Department of Radiology, Juntendo University Graduate School of Medicine, 2-1-1, Hongo, Bunkyo-ku, Tokyo, 113-8421, Japan.
Department of Radiology, Université Paris Descartes, 12 rue de l'Ecole de Medecine, 75006, Paris, France.
Neuroradiology. 2019 Dec;61(12):1387-1395. doi: 10.1007/s00234-019-02279-w. Epub 2019 Aug 10.
This study aimed to evaluate the accuracy and diagnostic test performance of the U-net-based segmentation method in neuromelanin magnetic resonance imaging (NM-MRI) compared to the established manual segmentation method for Parkinson's disease (PD) diagnosis.
NM-MRI datasets from two different 3T-scanners were used: a "principal dataset" with 122 participants and an "external validation dataset" with 24 participants, including 62 and 12 PD patients, respectively.
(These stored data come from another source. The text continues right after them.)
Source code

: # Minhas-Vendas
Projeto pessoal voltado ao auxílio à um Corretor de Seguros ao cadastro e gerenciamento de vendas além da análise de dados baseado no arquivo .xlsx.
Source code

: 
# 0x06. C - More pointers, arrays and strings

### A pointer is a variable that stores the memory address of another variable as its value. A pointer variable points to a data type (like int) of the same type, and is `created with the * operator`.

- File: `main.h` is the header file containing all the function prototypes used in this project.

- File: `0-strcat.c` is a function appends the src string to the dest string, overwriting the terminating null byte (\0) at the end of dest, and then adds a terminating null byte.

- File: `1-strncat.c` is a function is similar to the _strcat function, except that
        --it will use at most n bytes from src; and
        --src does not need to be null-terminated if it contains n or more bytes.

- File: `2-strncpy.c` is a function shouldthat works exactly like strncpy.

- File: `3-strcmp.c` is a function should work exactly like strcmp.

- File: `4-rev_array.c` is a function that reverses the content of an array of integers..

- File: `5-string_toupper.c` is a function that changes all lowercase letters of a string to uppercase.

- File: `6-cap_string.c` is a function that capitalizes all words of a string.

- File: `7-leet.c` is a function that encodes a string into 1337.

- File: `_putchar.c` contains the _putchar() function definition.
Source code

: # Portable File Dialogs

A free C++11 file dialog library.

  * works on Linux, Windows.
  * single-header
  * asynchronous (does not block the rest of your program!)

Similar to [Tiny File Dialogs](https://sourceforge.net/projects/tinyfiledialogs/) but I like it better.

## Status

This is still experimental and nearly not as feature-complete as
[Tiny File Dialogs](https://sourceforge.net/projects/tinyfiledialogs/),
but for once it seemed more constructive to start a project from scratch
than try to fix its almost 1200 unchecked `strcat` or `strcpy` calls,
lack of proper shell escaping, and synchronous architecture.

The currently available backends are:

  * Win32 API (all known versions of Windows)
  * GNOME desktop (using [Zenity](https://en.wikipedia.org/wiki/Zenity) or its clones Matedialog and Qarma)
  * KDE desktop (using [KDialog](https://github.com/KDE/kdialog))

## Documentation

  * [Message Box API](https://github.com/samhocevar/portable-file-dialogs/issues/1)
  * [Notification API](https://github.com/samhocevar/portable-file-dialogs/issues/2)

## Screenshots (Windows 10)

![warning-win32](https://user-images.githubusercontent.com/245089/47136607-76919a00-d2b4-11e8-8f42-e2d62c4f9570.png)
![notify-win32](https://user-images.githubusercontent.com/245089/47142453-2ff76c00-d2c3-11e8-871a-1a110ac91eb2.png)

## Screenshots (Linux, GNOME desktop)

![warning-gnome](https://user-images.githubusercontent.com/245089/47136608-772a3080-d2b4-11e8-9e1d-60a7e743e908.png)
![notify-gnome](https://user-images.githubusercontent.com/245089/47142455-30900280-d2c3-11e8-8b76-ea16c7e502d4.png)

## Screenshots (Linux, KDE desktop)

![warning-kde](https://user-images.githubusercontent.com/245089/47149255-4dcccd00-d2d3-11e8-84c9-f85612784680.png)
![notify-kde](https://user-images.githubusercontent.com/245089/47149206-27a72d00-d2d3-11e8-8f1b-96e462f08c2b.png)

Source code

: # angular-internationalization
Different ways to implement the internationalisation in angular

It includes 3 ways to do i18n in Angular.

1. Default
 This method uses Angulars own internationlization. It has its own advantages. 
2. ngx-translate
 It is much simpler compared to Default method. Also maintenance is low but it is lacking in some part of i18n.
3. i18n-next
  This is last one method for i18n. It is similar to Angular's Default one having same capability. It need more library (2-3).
Two radiologists performed SNpc manual segmentation. Inter-reader precision was determined using Dice coefficients. The U-net was trained with manual segmentation as ground truth and Dice coefficients used to measure accuracy. Training and validation steps were performed on the principal dataset using a 4-fold cross-validation method. We tested the U-net on the external validation dataset. SNpc hyperintense areas were estimated from U-net and manual segmentation masks, replicating a previously validated thresholding method, and their diagnostic test performances for PD determined.
For SNpc segmentation, U-net accuracy was comparable to inter-reader precision in the principal dataset (Dice coefficient: U-net, 0.83 ± 0.04; inter-reader, 0.83 ± 0.04), but lower in external validation dataset (Dice coefficient: U-net, 079 ± 0.04; inter-reader, 0.85 ± 0.03). Diagnostic test performances for PD were comparable between U-net and manual segmentation methods in both principal (area under the receiver operating characteristic curve: U-net, 0.950; manual, 0.948) and external (U-net, 0.944; manual, 0.931) datasets.
U-net segmentation provided relatively high accuracy in the evaluation of the SNpc in NM-MRI and yielded diagnostic performance comparable to that of the established manual method.
本研究旨在评估基于 U-net 的分割方法在神经黑色素磁共振成像(NM-MRI)中的准确性和诊断测试性能,与帕金森病(PD)诊断的既定手动分割方法进行比较。
使用来自两个不同 3T 扫描仪的 NM-MRI 数据集:一个包含 122 名参与者的“主要数据集”和一个包含 24 名参与者的“外部验证数据集”,其中分别包括 62 名和 12 名 PD 患者。两名放射科医生进行 SNpc 手动分割。使用 Dice 系数确定读者间精度。U-net 使用手动分割作为地面真实进行训练,并使用 Dice 系数测量准确性。使用 4 折交叉验证方法在主要数据集上进行训练和验证步骤。我们在外部验证数据集上测试了 U-net。从 U-net 和手动分割掩模中估计 SNpc 高信号区域,复制了先前验证的阈值方法,并确定其对 PD 的诊断测试性能。
对于 SNpc 分割,U-net 的准确性与主要数据集的读者间精度相当(Dice 系数:U-net,0.83±0.04;读者间,0.83±0.04),但在外部验证数据集较低(Dice 系数:U-net,0.79±0.04;读者间,0.85±0.03)。在主要(受试者工作特征曲线下面积:U-net,0.950;手动,0.948)和外部数据集(U-net,0.944;手动,0.931)中,U-net 和手动分割方法的 PD 诊断测试性能相当。
U-net 分割在 NM-MRI 中 SNpc 的评估中提供了相对较高的准确性,并产生了与既定手动方法相当的诊断性能。